--- TASK ---
Resume the piece on Netanyahu's "Super-Sparta" analogy, carrying it on from its last sentence.

--- PAGE EXTRACT ---
* * *

Israeli Prime Minister Benjamin Netanyahu asked me, a classical historian, this question 10 years ago when we met at a national prize ceremony. A decade later, he seems to have found them.

Last week, Netanyahu invoked the ancient Greeks in delivering a stark warning to his country. Citing Europe’s growing hostility, the influence of militant Muslim minorities on European foreign policy, and what he described as Qatari-funded disinformation campaigns on social media, Netanyahu argued that Israel faces creeping international isolation. His solution: prepare for a new economic and strategic reality.

“We will need to adapt to an economy with autarkic features,” he declared. “I am a supporter of free markets, but to survive, we must ensure the capacity to produce what is necessary for national security, especially weapons. We are Athens and Sparta—and perhaps a Super-Sparta. We have no choice.”

The analogy is seductive but dangerous. Beyond its rhetorical punch, “Super-Sparta” reflects a striking misreading of history and a troubling projection of Israel’s future. The analogy is not one of strength but of insecurity. If taken seriously, it risks steering Israel toward the same fate that befell the original Sparta: the erosion of state and society and, eventually, military defeat.


Sparta and Athens already functioned as archetypes in antiquity. Athens stood for openness; trade; intellectual curiosity; and, however imperfectly, democracy. Sparta represented paranoia and militarism: an austere, secretive society ruled by a warrior elite, perpetually mobilized for war, and afraid of the enslaved nation that it dominated.

Netanyahu’s invocation of both Athens and Sparta is curious, since the two were not complementary but antagonistic models. When Netanyahu suggests that Israel is “Athens and Sparta” and perhaps “Super-Sparta,” he collapses the dichotomy into a single vision of survival through isolation and siege—a vision rooted far more in the Spartan model.

The danger of Netanyahu’s metaphor lies not only in the militarized imagery but also in the deeper historical logic that it invokes. Ancient Sparta, like biblical Israel, justified its very presence on its land through what historians call charter myths. Both societies saw themselves not as native to their territory but as newcomers who had seized it with divine sanction. For the Israelites, the promise was made to Abraham by God; for Sparta, it was delivered by Zeus to the descendants of Heracles.

Charter myths—narratives that legitimize territorial possession—tend to emerge not from confidence but from anxiety. What is taken as self-evident requires no elaborate justification. The ancient Mesopotamian city of Eridu, whose existence supposedly dated back to the moment of creation itself, never needed a founding tale or a story of conquest. Its existence was beyond challenge.

By contrast, peoples who viewed themselves as latecomers to history often constructed elaborate accounts of why they belonged. Both the ancient Greeks and the Hebrews understood themselves as outsiders who had arrived, displaced others, and settled. Their myths addressed political questions: What are we doing here? Why here? Who authorized our presence?

* * *

--- COLLECTED DATA ---
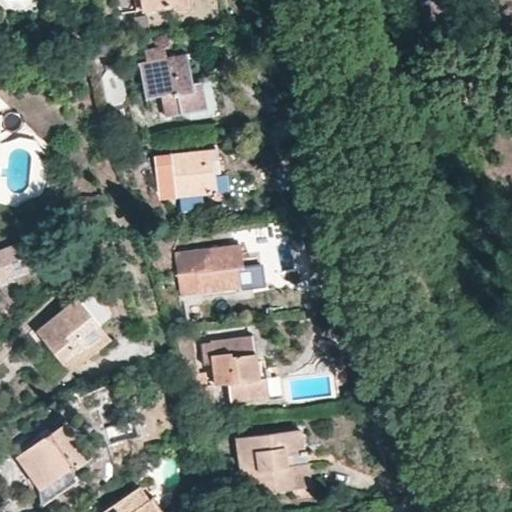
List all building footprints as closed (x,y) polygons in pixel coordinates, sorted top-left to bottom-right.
[(141,0),(142,10),(183,4),(182,0),(141,0)] [(186,55),(138,64),(145,99),(162,97),(166,117),(203,109),(199,82),(191,84),(186,55)] [(298,120),(294,102),(264,107),(267,123),(298,120)] [(298,120),(267,123),(270,139),(301,135),(298,120)] [(5,144),(8,153),(12,150),(17,149),(22,149),(25,153),(29,156),(31,161),(42,155),(37,141),(18,138),(5,144)] [(215,151),(154,157),(159,199),(212,193),(210,173),(217,174),(215,151)] [(269,228),(238,234),(245,269),(254,267),(259,289),(281,285),(269,228)] [(0,287),(41,270),(27,237),(0,248),(0,287)] [(238,288),(236,269),(236,261),(240,261),(238,246),(193,253),(199,292),(238,288)] [(184,276),(177,277),(179,299),(186,298),(184,276)] [(318,288),(321,306),(348,301),(342,284),(318,288)] [(87,292),(71,302),(94,330),(104,321),(87,292)] [(348,301),(321,306),(323,322),(354,318),(348,301)] [(94,330),(71,302),(36,331),(53,352),(60,347),(66,354),(72,350),(81,361),(104,342),(94,330)] [(257,378),(253,361),(250,338),(199,345),(202,363),(210,362),(213,384),(227,383),(230,404),(267,398),(263,378),(257,378)] [(81,361),(72,350),(66,354),(60,347),(53,352),(68,372),(81,361)] [(261,360),(253,361),(257,378),(263,378),(261,360)] [(343,364),(334,365),(337,386),(346,385),(343,364)] [(204,373),(195,375),(197,387),(205,386),(204,373)] [(213,388),(204,389),(206,407),(215,406),(213,388)] [(67,422),(18,456),(38,489),(41,505),(78,479),(72,468),(90,456),(67,422)] [(237,438),(243,473),(248,474),(252,492),(309,485),(306,463),(287,465),(286,454),(302,452),(299,430),(237,438)] [(305,451),(302,452),(286,454),(287,465),(306,463),(305,451)] [(248,474),(243,473),(231,475),(234,495),(252,492),(248,474)] [(156,511),(140,486),(102,511),(156,511)] [(239,502),(239,511),(264,511),(263,500),(239,502)]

* * *

--- EXERCISE ANSWER ---
For the Hebrews, legitimacy rested on divine promise—the covenant with Abraham and the narrative of the Exodus. For the Spartans, it was the myth of the “return of the descendants of Heracles.” In this story, Zeus himself bestowed Sparta to the Spartans, thereby justifying their overthrow of the older dynasty of Menelaus and Helen and the establishment of a new Dorian order.

Israel’s biblical narrative similarly reflects a people worried about the fragility of its hold on the land. When Netanyahu reaches for Sparta as Israel’s analogue, he inadvertently reveals not resilience but unease.

Whether or not Netanyahu knew it, the idea of an affinity between Jews and Spartans had already surfaced in antiquity. As early as the second century B.C.E., when Mediterranean powers routinely fabricated kinship ties with one another, echoes of such a connection appear. According to 1 Maccabees,  King Areus of Sparta addressed a letter to the high priest in Jerusalem:

“King Areus of the Spartans. To the high priest Onias. Greetings! It has been discovered in a written record that the Spartans and the Jews are relatives and are both of the family of Abraham.”

The claim was almost certainly a political invention. Yet it reflects, perhaps, a perception of parallel destinies—two small nations justifying their place in the world.

Built on an abiding sense of insecurity, the “Super-Sparta” analogy is particularly ill-suited as a strategic model for the 21st century. Sparta could sustain the appearance of self-sufficiency only because it sat atop a wealthy agrarian economy worked by an enslaved helot population.

Yet even this image of isolation is misleading. In reality, Spartan autarky was a myth. Sparta was never cut off from the wider world. It pursued colonization, maintained overseas trade, and relied on the commercial networks of its subordinate communities—the perioikoi, or “dwellers around” its territory.

Netanyahu presents Israel, like Sparta, as a besieged country surrounded by enemies and forced into perpetual defense. But this misunderstands both states. In reality, Sparta was never truly the besieged victim. Like a modern superpower, Sparta was a regional hegemon seeking dominance beyond its borders. Similarly, in contrast to the early days when it was indeed besieged, Israel now projects power across the Middle East. Nowhere has this been more evident than in Gaza, where Israeli military campaigns have produced unprecedented destruction and civilian suffering.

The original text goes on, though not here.